Having adapted to so many changes this year at Loyola, it occurred to us that we could include another offering- one that could be appealing to people looking for a boost in their spiritual life. We will offer the opportunity to make an At Home Personal Directed Retreat online.

Typically, retreats invite us to withdraw from ordinary life to reflect and deepen our spiritual life, and to refresh, rekindle and revitalize our relationship with God. We usually think of retreats as going away to a peaceful place, quiet, set in the woods, or by a lake – someplace nestled in nature. We expect a simple private room with an easy chair and a single bed, desk and chair, three meals a day (often eaten in silence), a gathering space for individual and communal prayer and sometimes inspirational teaching.

Of course, Retreat Houses have been mostly empty for this past year because of COVID. But the need for the spiritual gifts of retreat has never been greater. One of my favorite spiritual writers, Frederick Buechner, says it well:

The time is ripe for looking back over the day, the week, the year, and trying to figure out where we have come from and where we are going , for sifting through the things we have done and the things we have left undone, for a clue to who we are and who, for better or worse, we are becoming. But again, and again we avoid the long thoughts. . . we cling to the present out of wariness of the past. And why not after all? We get confused. We need such escape as we can find. But there is a deeper need yet – not all the time surely, but from time to time to enter that still room within us all where we are most alive ourselves to turnings, and to where our journeys have brought us. The name of the room is Remember – the room where with patience, with charity, with quietness of heart, we remember consciously to remember the lives we have lived.

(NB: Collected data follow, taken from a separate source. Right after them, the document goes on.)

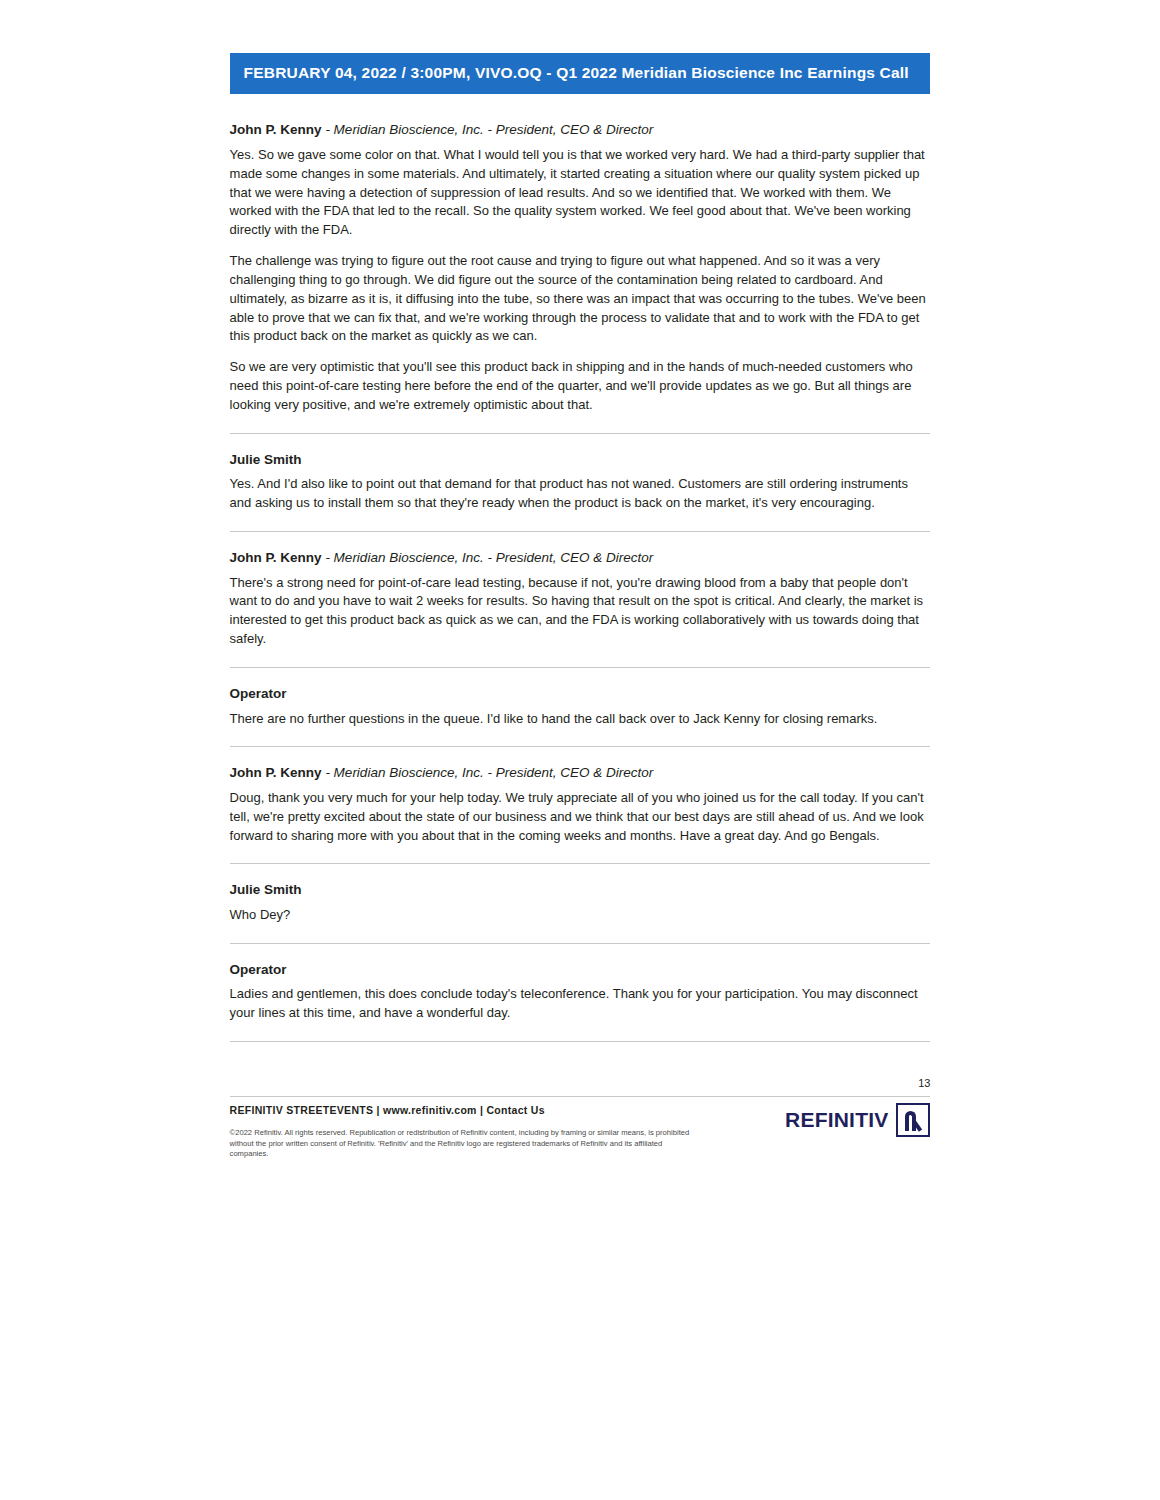FEBRUARY 04, 2022 / 3:00PM, VIVO.OQ - Q1 2022 Meridian Bioscience Inc Earnings Call
John P. Kenny - Meridian Bioscience, Inc. - President, CEO & Director
Yes. So we gave some color on that. What I would tell you is that we worked very hard. We had a third-party supplier that made some changes in some materials. And ultimately, it started creating a situation where our quality system picked up that we were having a detection of suppression of lead results. And so we identified that. We worked with them. We worked with the FDA that led to the recall. So the quality system worked. We feel good about that. We've been working directly with the FDA.
The challenge was trying to figure out the root cause and trying to figure out what happened. And so it was a very challenging thing to go through. We did figure out the source of the contamination being related to cardboard. And ultimately, as bizarre as it is, it diffusing into the tube, so there was an impact that was occurring to the tubes. We've been able to prove that we can fix that, and we're working through the process to validate that and to work with the FDA to get this product back on the market as quickly as we can.
So we are very optimistic that you'll see this product back in shipping and in the hands of much-needed customers who need this point-of-care testing here before the end of the quarter, and we'll provide updates as we go. But all things are looking very positive, and we're extremely optimistic about that.
Julie Smith
Yes. And I'd also like to point out that demand for that product has not waned. Customers are still ordering instruments and asking us to install them so that they're ready when the product is back on the market, it's very encouraging.
John P. Kenny - Meridian Bioscience, Inc. - President, CEO & Director
There's a strong need for point-of-care lead testing, because if not, you're drawing blood from a baby that people don't want to do and you have to wait 2 weeks for results. So having that result on the spot is critical. And clearly, the market is interested to get this product back as quick as we can, and the FDA is working collaboratively with us towards doing that safely.
Operator
There are no further questions in the queue. I'd like to hand the call back over to Jack Kenny for closing remarks.
John P. Kenny - Meridian Bioscience, Inc. - President, CEO & Director
Doug, thank you very much for your help today. We truly appreciate all of you who joined us for the call today. If you can't tell, we're pretty excited about the state of our business and we think that our best days are still ahead of us. And we look forward to sharing more with you about that in the coming weeks and months. Have a great day. And go Bengals.
Julie Smith
Who Dey?
Operator
Ladies and gentlemen, this does conclude today's teleconference. Thank you for your participation. You may disconnect your lines at this time, and have a wonderful day.
13
REFINITIV STREETEVENTS | www.refinitiv.com | Contact Us
©2022 Refinitiv. All rights reserved. Republication or redistribution of Refinitiv content, including by framing or similar means, is prohibited without the prior written consent of Refinitiv. 'Refinitiv' and the Refinitiv logo are registered trademarks of Refinitiv and its affiliated companies.
REFINITIV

There is in the spiritual tradition the idea of a Directed Retreat. Typically, one would set aside a period of time (most commonly 3 days, but can be longer or shorter if needed) and go to a retreat house, where they would be assigned a spiritual director to meet with them for an hour each day of the retreat. Silence and “unplugging” are strongly encouraged. People are drawn to this kind of retreat experience for many reasons; maybe they are needing to make an important decision, maybe they need to recuperate from stressful life events such as illness, death, divorce, job loss. They might want to prepare for significant life transitions, such as empty nest, retirement, moving. Or maybe they just need to find their inner compass.

In the spirit of adaptation that has become a way of life during the pandemic, Loyola is offering the opportunity for someone to make an AT HOME personal directed retreat… The spiritual directors at Loyola can be available first to help you plan your retreat and then scheduled to meet with you for an hour of direction on each day of the retreat to help you listen to your life. In planning the retreat, we can help you try to create the elements of a Retreat House – claiming your quiet places, how to incorporate silence; unplugging from email, cell phones, TV; finding a way to appreciate the nature available to you. In our training as Spiritual Directors, each of us on staff have experienced the personal directed retreat and know how blessed a time like this can be. We encourage you to think about this, pray about it, call or email any of our Spiritual Directors to ask more questions. We would be asking our usual hourly spiritual direction fee for the hour of planning and for each hour of meeting during the retreat.